Why we collect your personal information

Some of the reasons why the council needs to collect your personal information are:

  • Maintaining of the electoral register.
  • Protecting you or others by helping to detect, investigate, enforce and prevent crime and fraud.
  • Providing a service you or others have requested for.
  • Processing job applications, school places, housing applications and other requests you or others might make to us in our role as a local authority and employer.
  • Processing payments made to the council for council tax, debts, fines, rent and other services we offer.
  • Sometimes we are bound by law to collect personal information or support its collection because of legal reasons.
  • To provide healthcare services and safeguard the health and wellbeing, and environment of our residents.
  • Making payments to you and others for various welfare benefits, other benefits, salaries and compensation.
  • Investigating matters that concern or involve our residents.
  • Helping us plan to improve services
  • Ensuring that planning and building regulations are being followed.
  • When we act in a statutory role to issue licences, parking notices, provide education, social services and other statutory functions.
  • Studying trend and contributing to research that will benefit your health and wellbeing.
  • Improving your browsing experience when you use our website. Although we never use this information to identify you, it is still your personal information.

Whatever the reason is for collecting your personal information, we ensure there is an appropriate lawful basis in the General Data Protection Regulation and Data Protection Act, for doing so.

Lawful basis are legal paths in data protection law that regulate our approach and conduct when we collect your information.

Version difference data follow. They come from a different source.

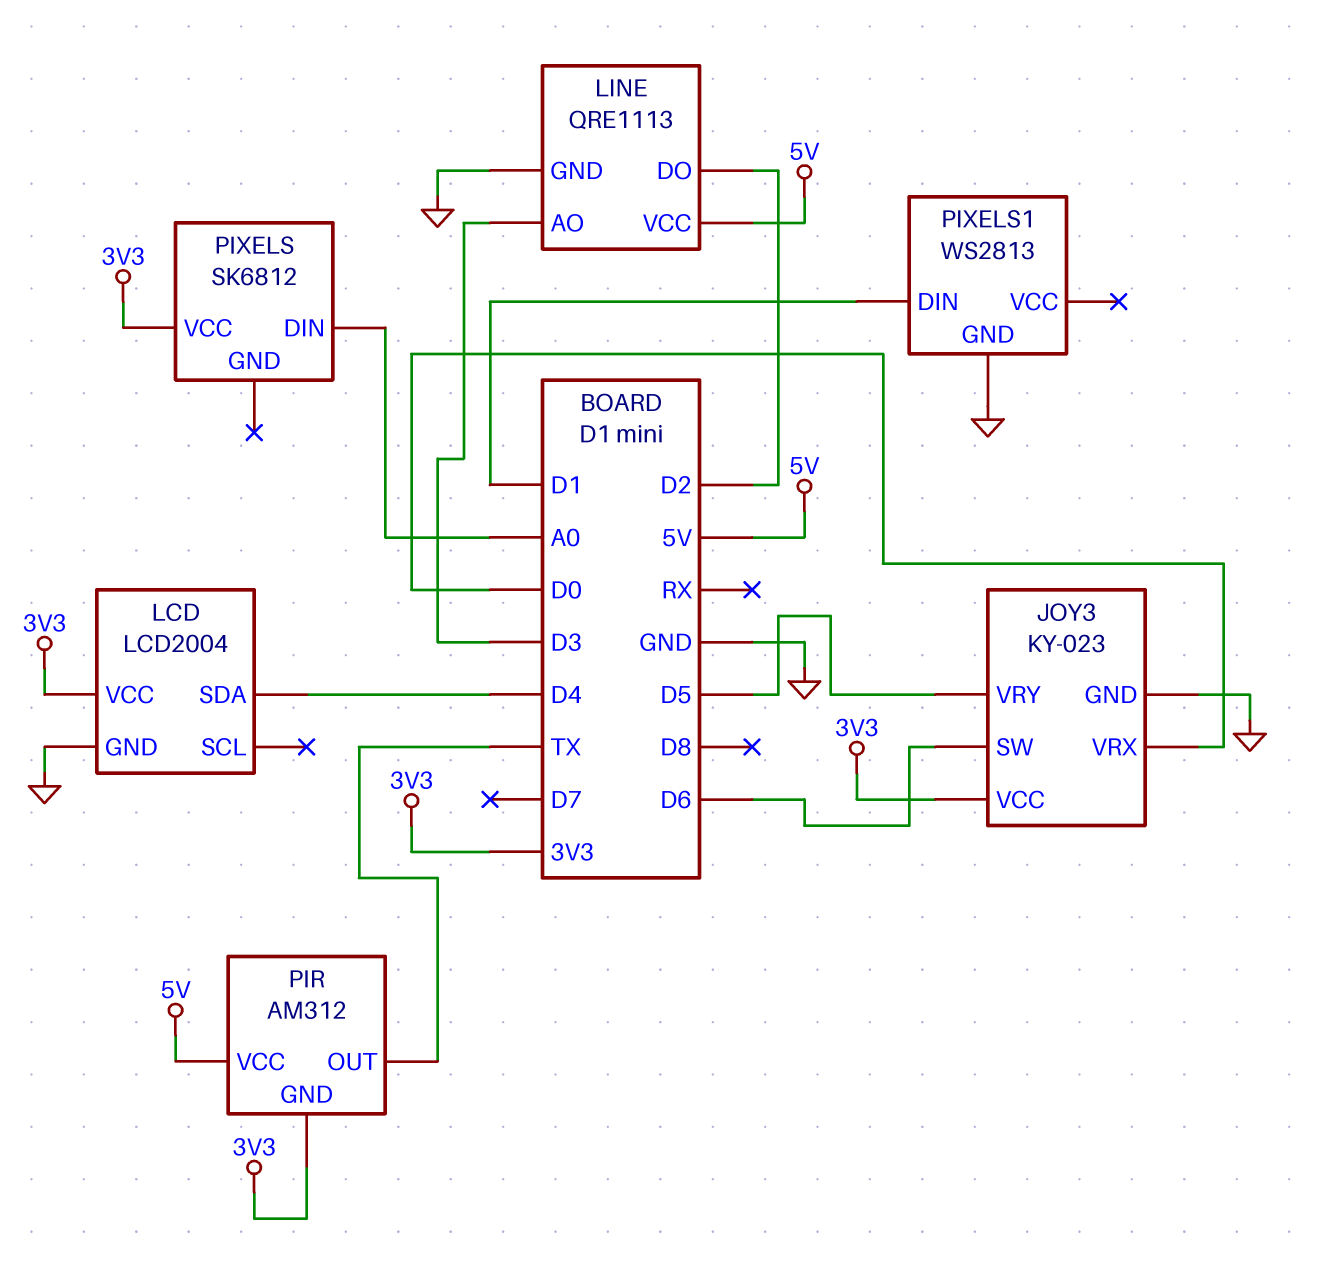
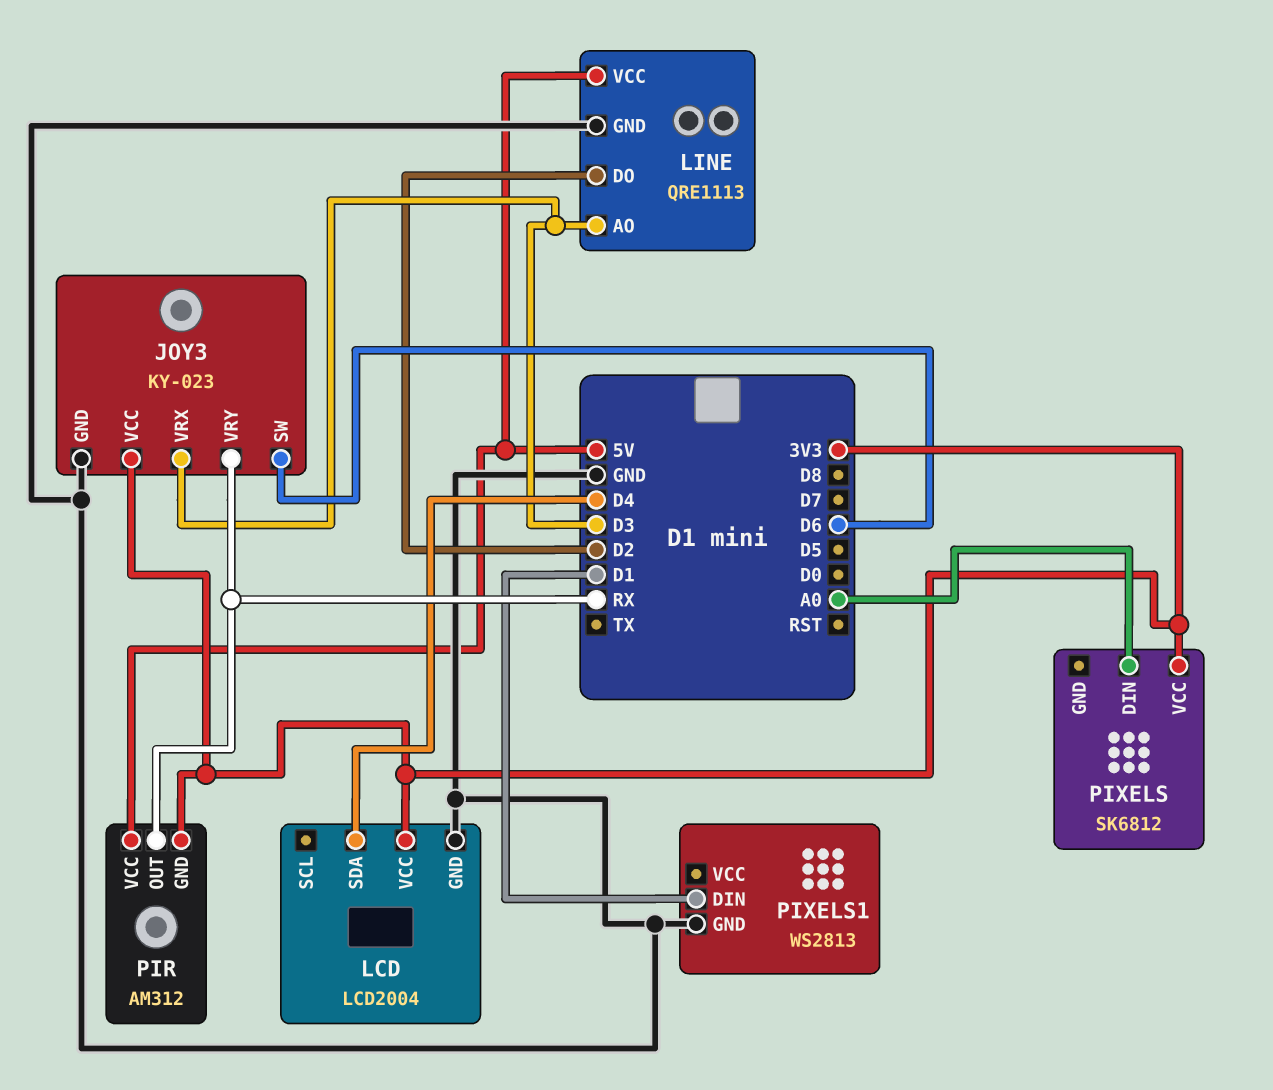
JOY3 pin VRX: D0 -> D3
JOY3 pin VRY: D5 -> RX
PIR pin OUT: TX -> RX

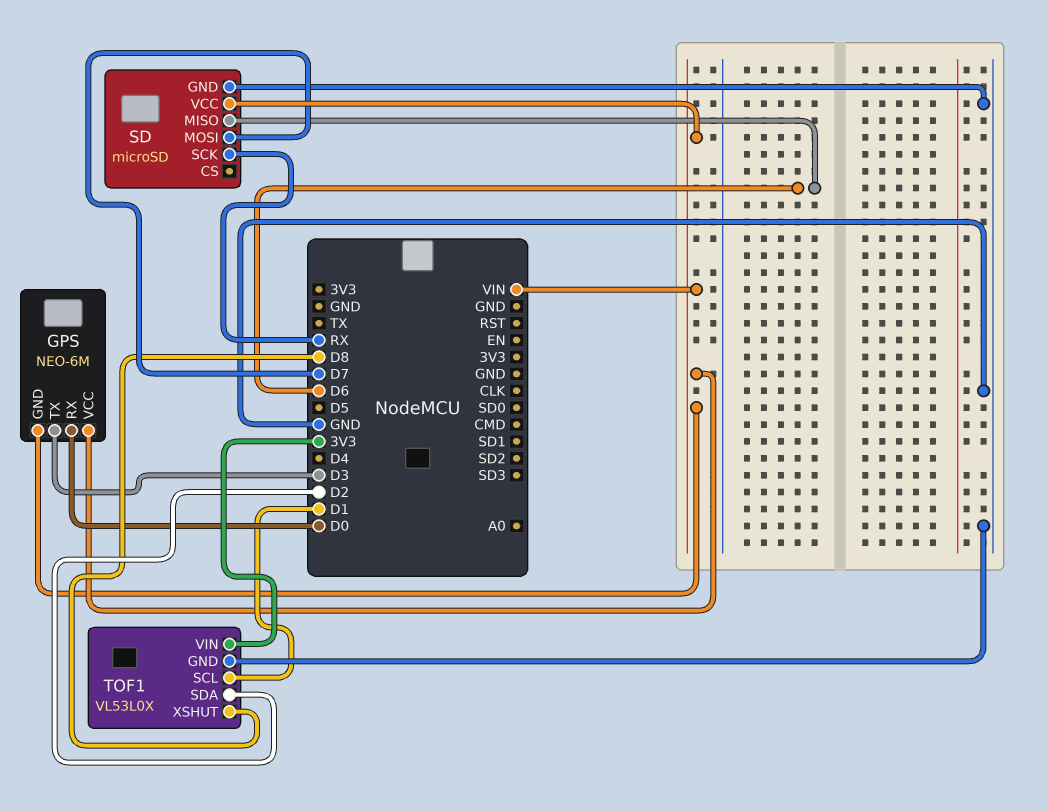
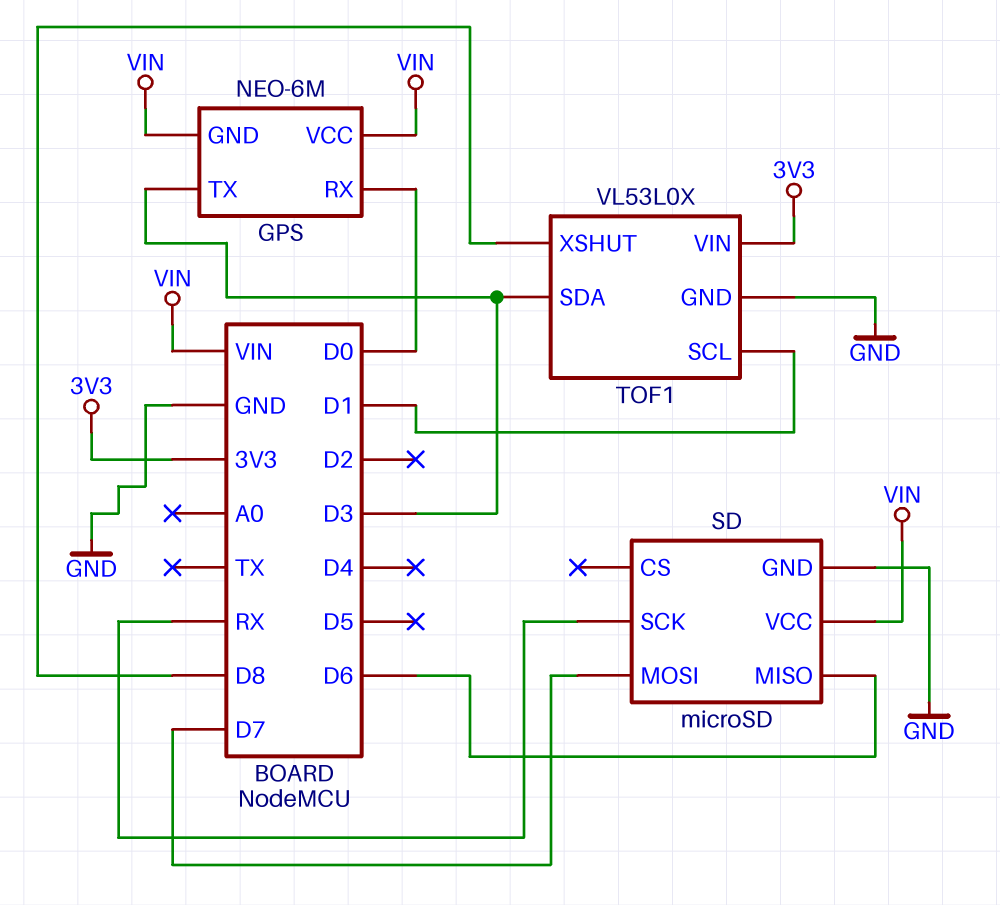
TOF1 pin SDA: D2 -> D3

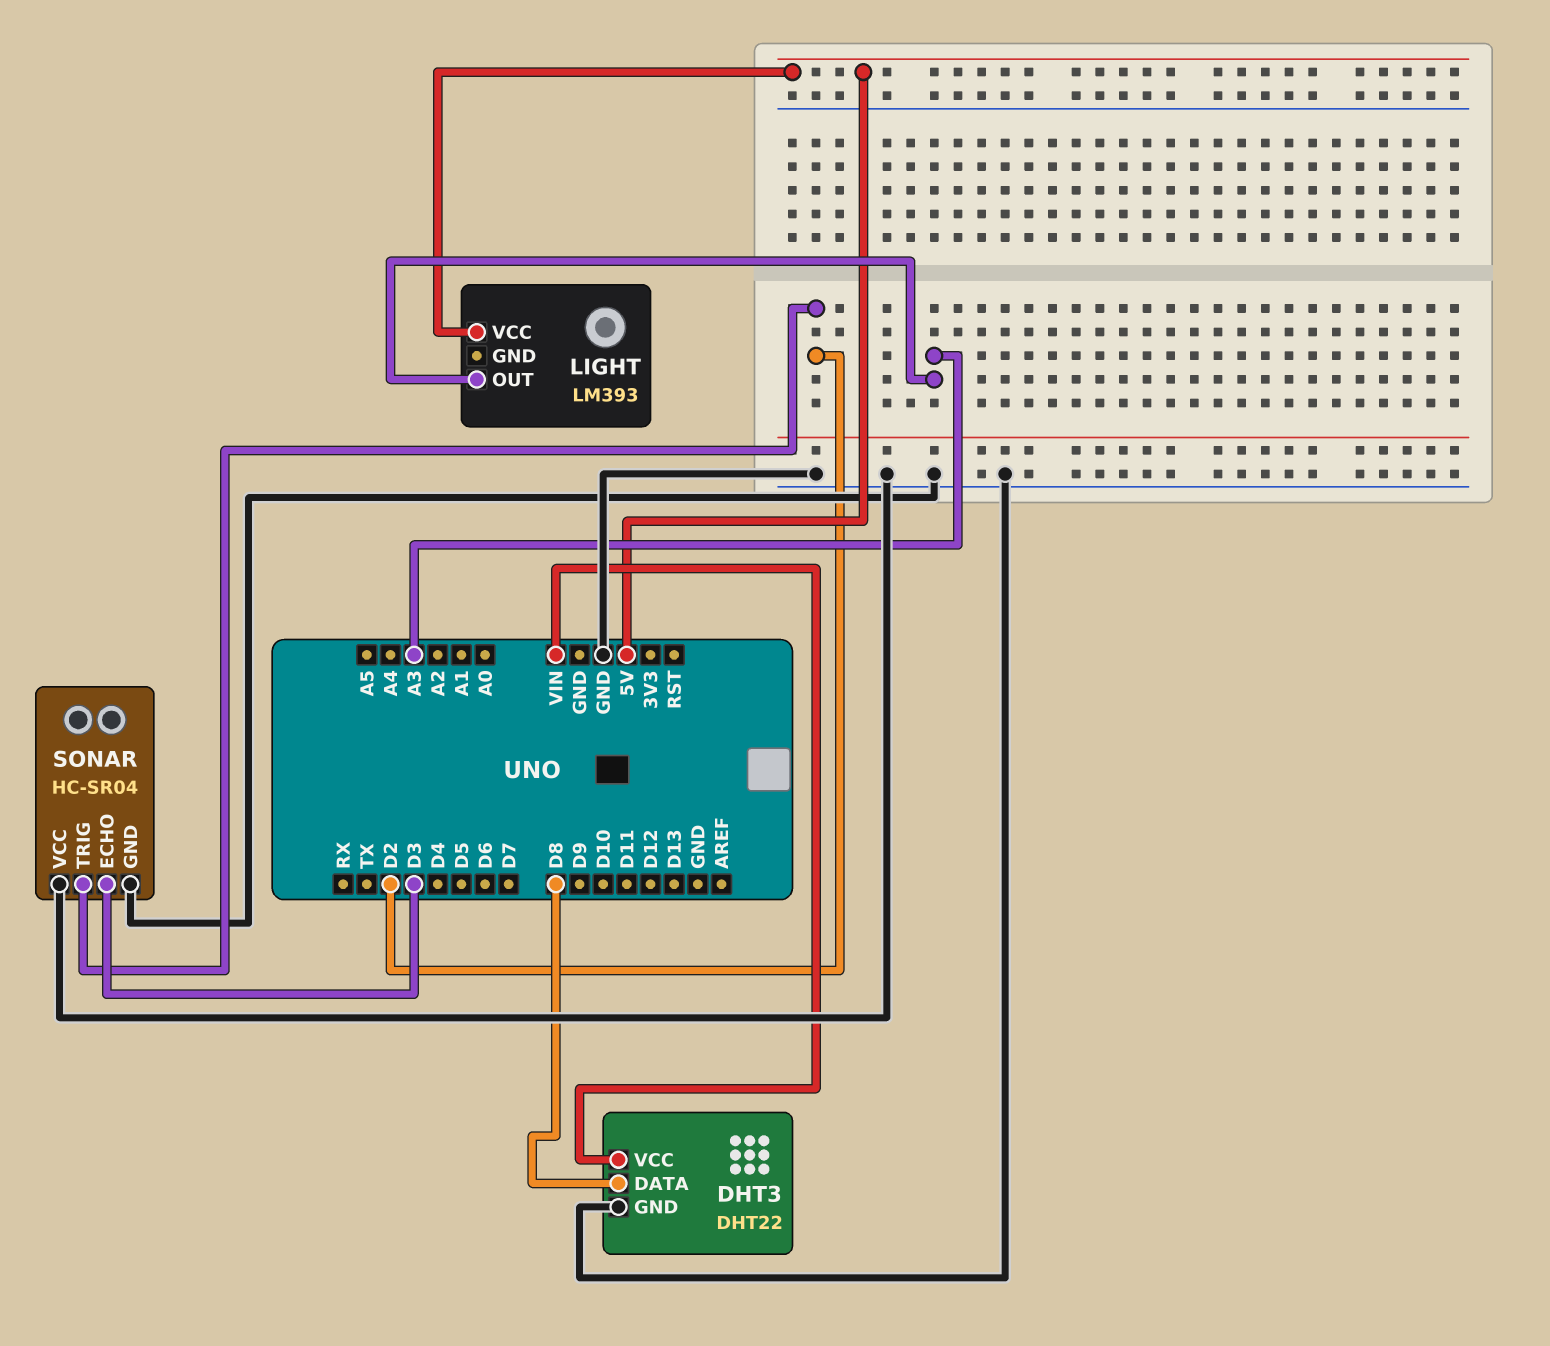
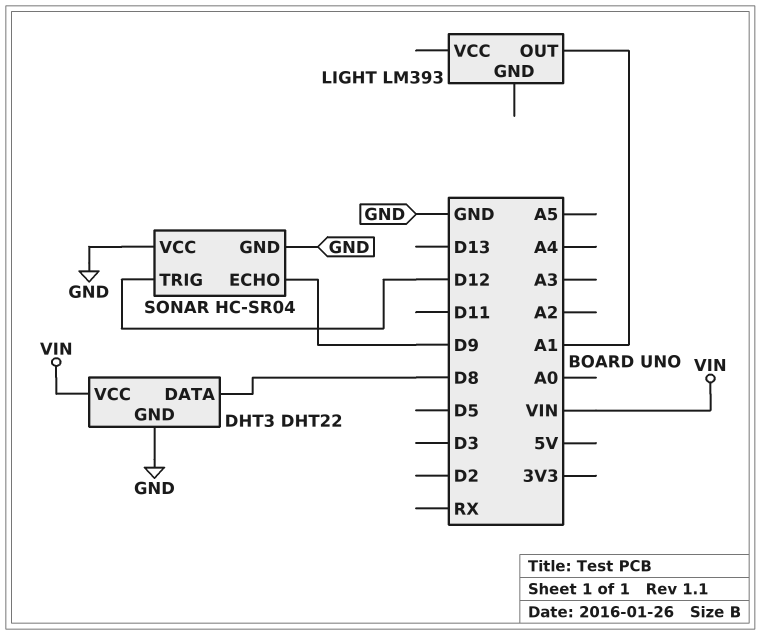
LIGHT pin OUT: A3 -> A1
LIGHT pin VCC: 5V -> none
SONAR pin ECHO: D3 -> D9
SONAR pin TRIG: D2 -> D12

Depending on the purpose for collecting your information, our lawful basis might be; consent, contract, where you have made the information public, when the law says we must, to protect you or others when you or others are not in a position to provide consent, if the information is important for the public good and this reason is supported by specific law, because of our role as a Local Authority responsible for employment, provision of health and social care, investigating your capacity to work, social security and protection, for reasons of public health, preventative or occupational medicine, preserving the record for the future, and to study patterns that will help us provide better services.